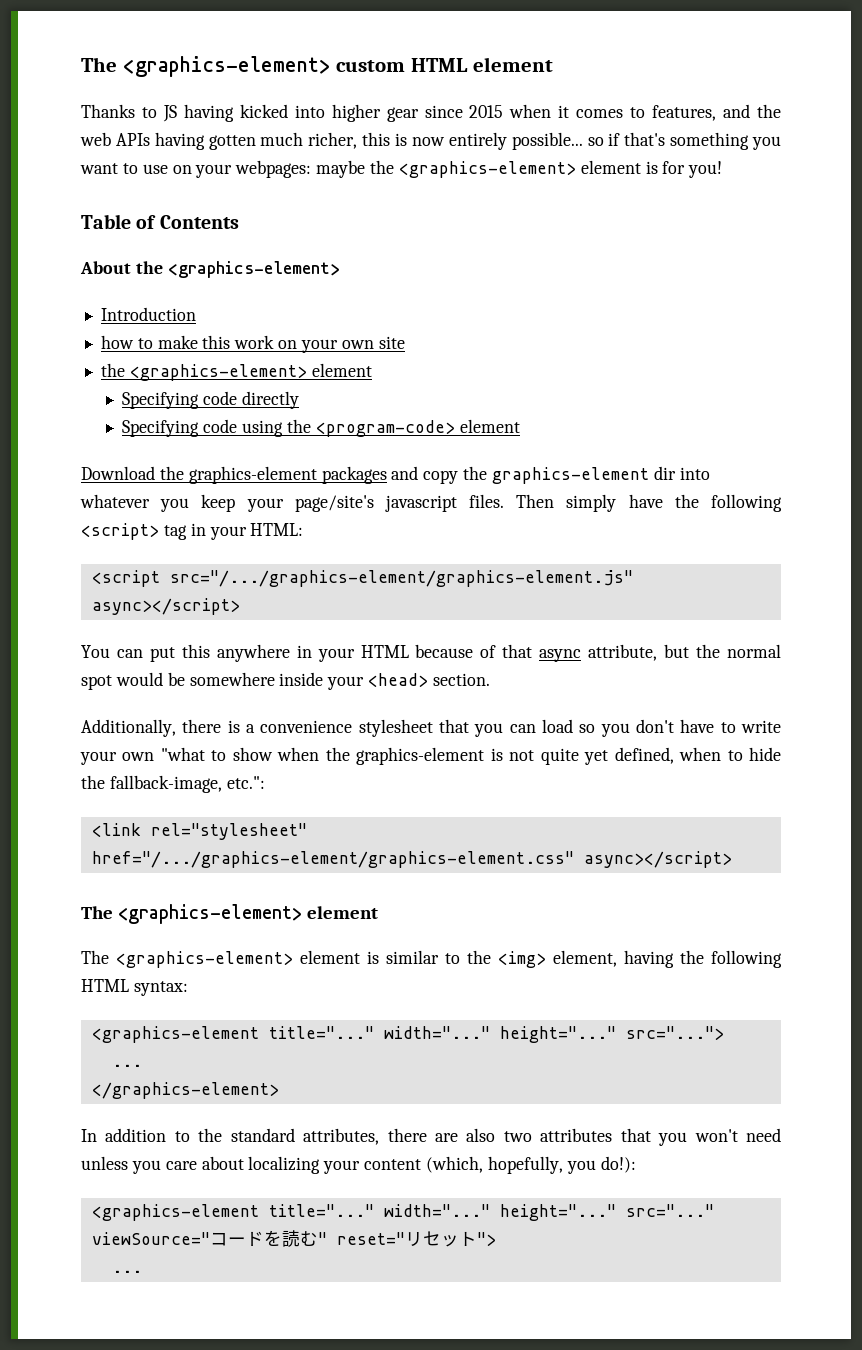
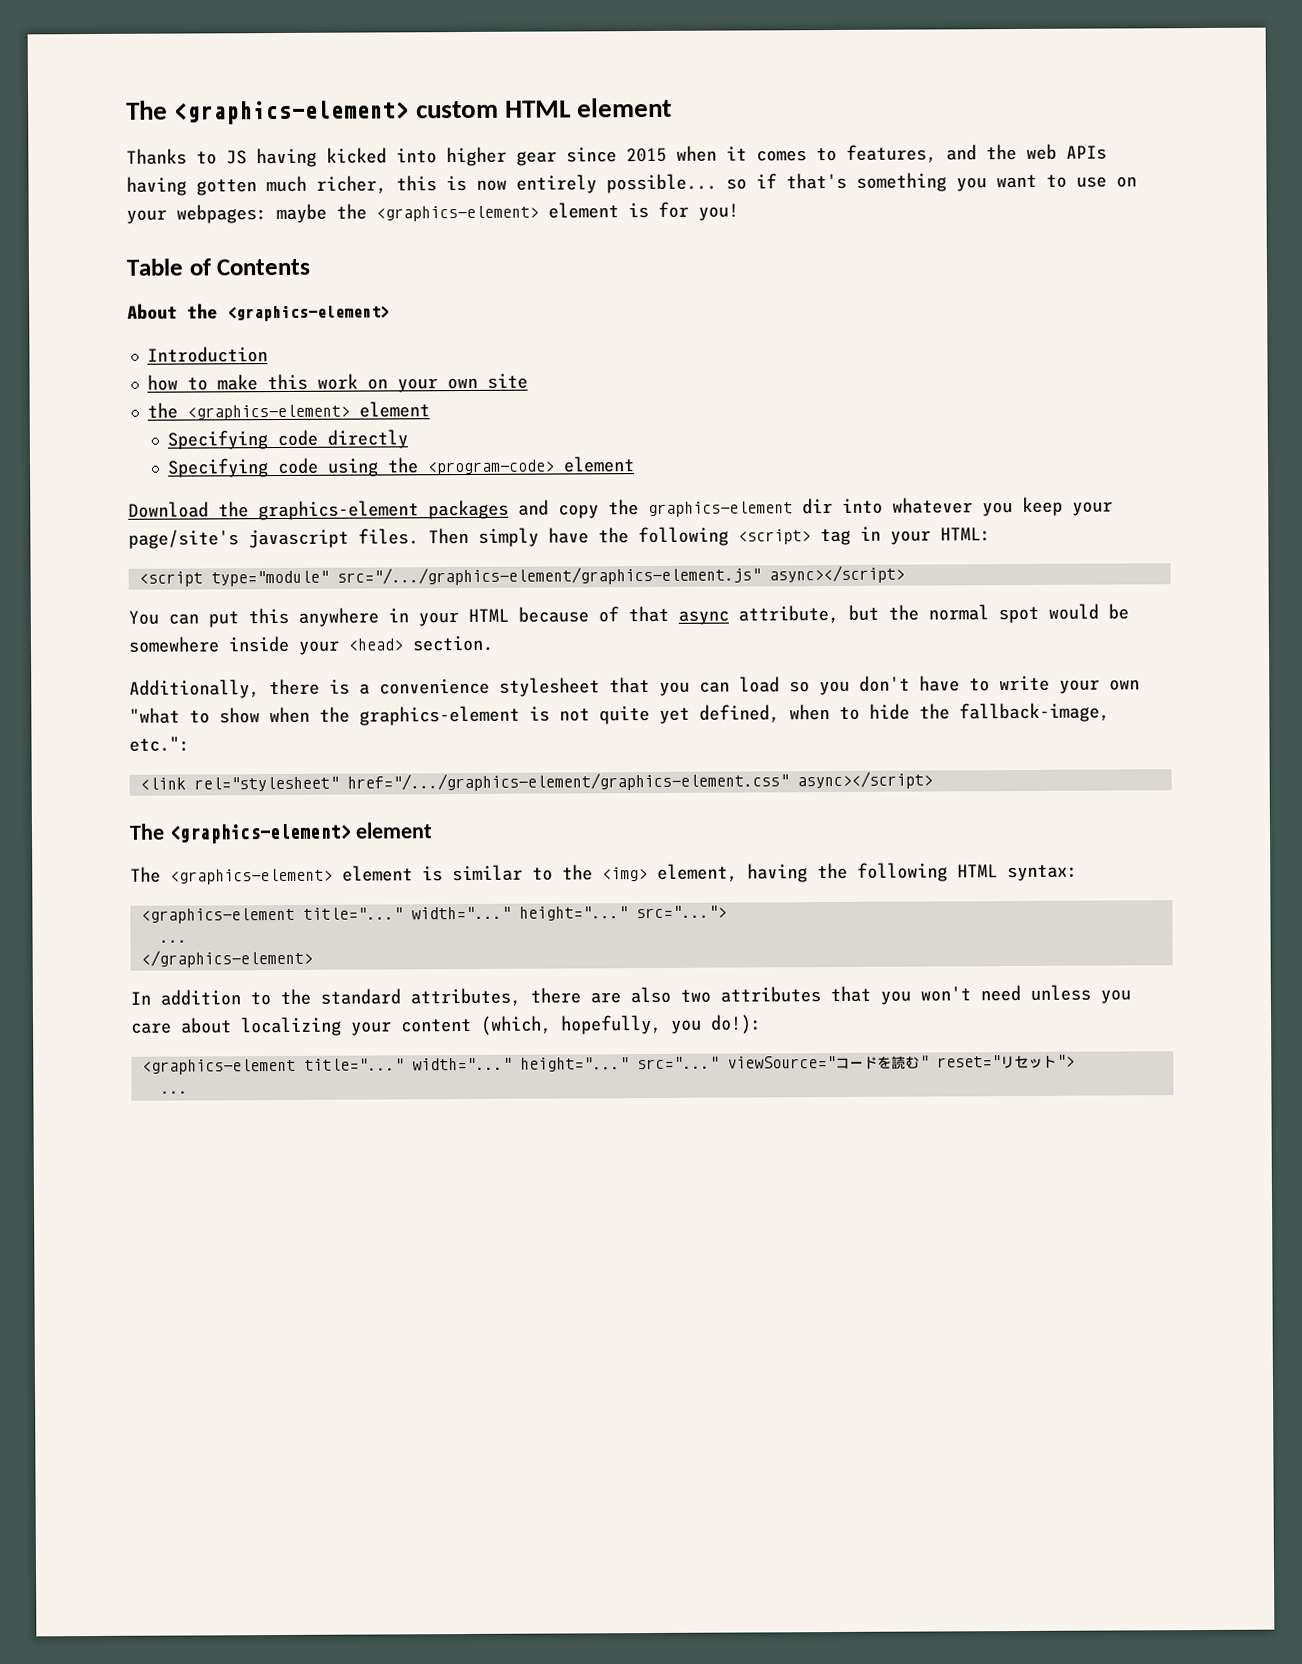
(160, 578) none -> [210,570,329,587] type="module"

* * *

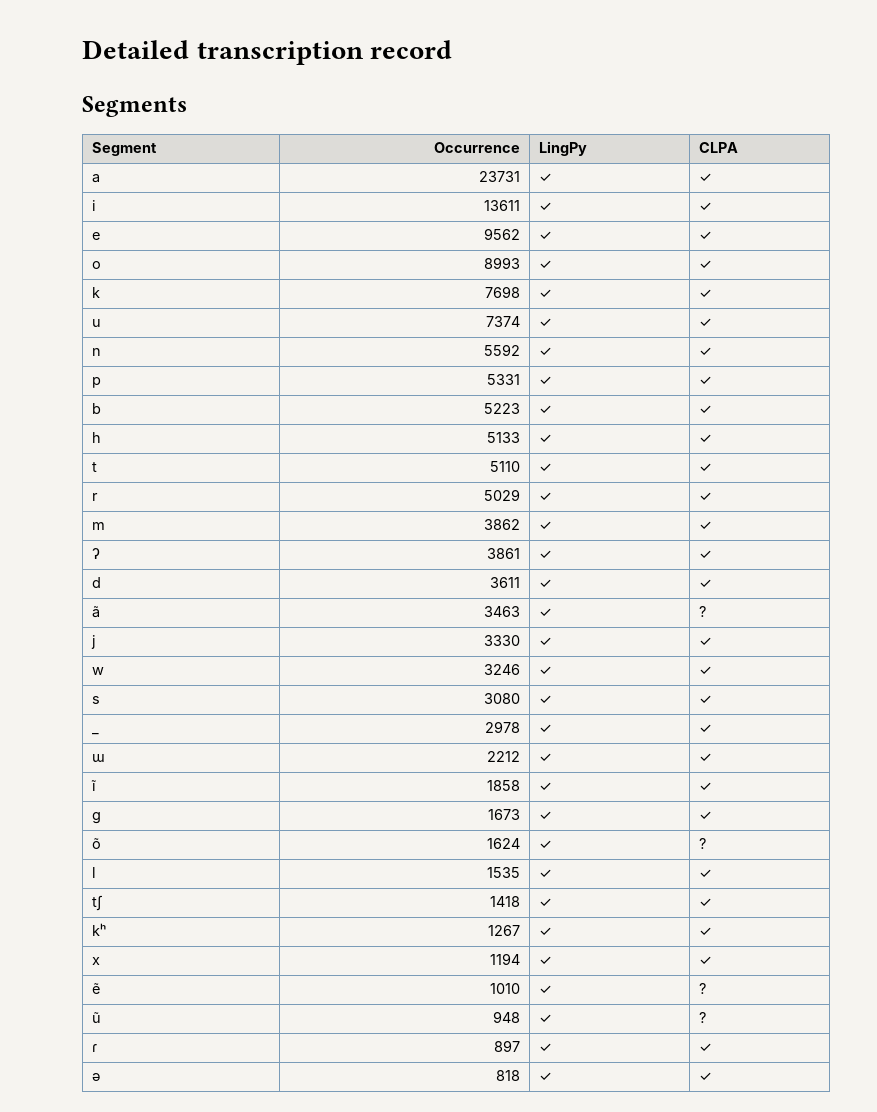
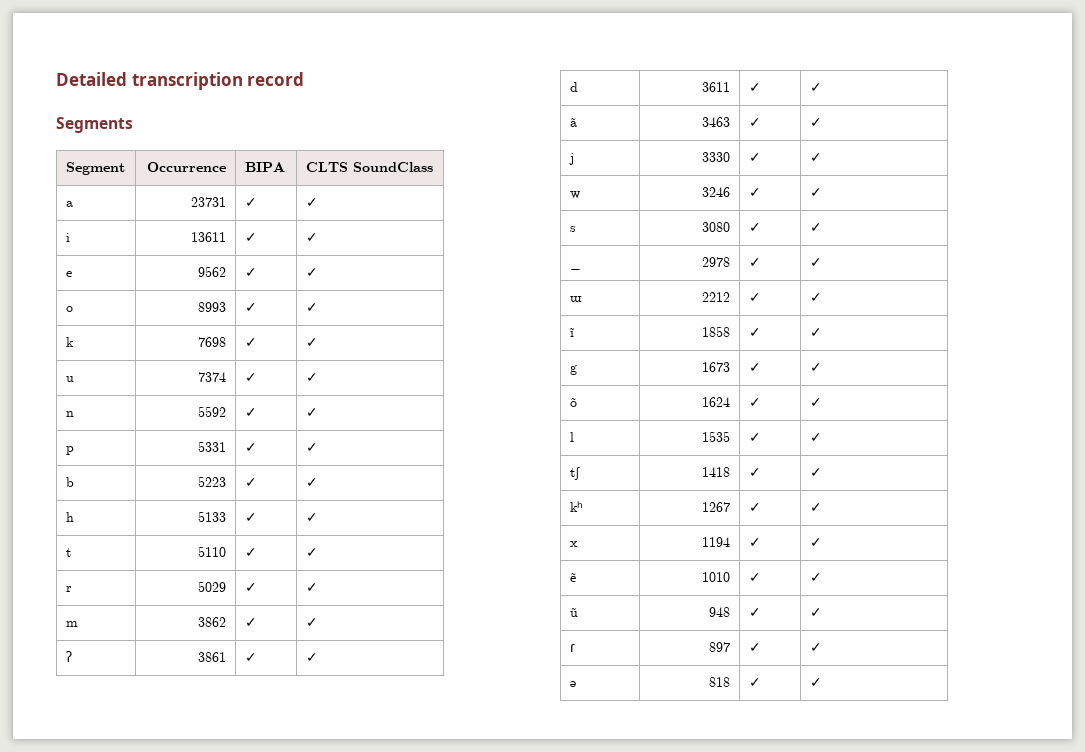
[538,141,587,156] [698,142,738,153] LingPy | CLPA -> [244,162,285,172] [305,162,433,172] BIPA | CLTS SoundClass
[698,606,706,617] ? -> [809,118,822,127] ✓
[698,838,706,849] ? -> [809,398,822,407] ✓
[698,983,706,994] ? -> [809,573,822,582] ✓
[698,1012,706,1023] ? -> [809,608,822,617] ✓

REQUIRED WORK: Among the records above, extract exactly the lines from the line with "[698,838,706,849] ? -> [809,398,822,407] ✓" to the line with "[698,1012,706,1023] ? -> [809,608,822,617] ✓", both lines included, and leave out the rest.

WRITTEN RESPONSE:
[698,838,706,849] ? -> [809,398,822,407] ✓
[698,983,706,994] ? -> [809,573,822,582] ✓
[698,1012,706,1023] ? -> [809,608,822,617] ✓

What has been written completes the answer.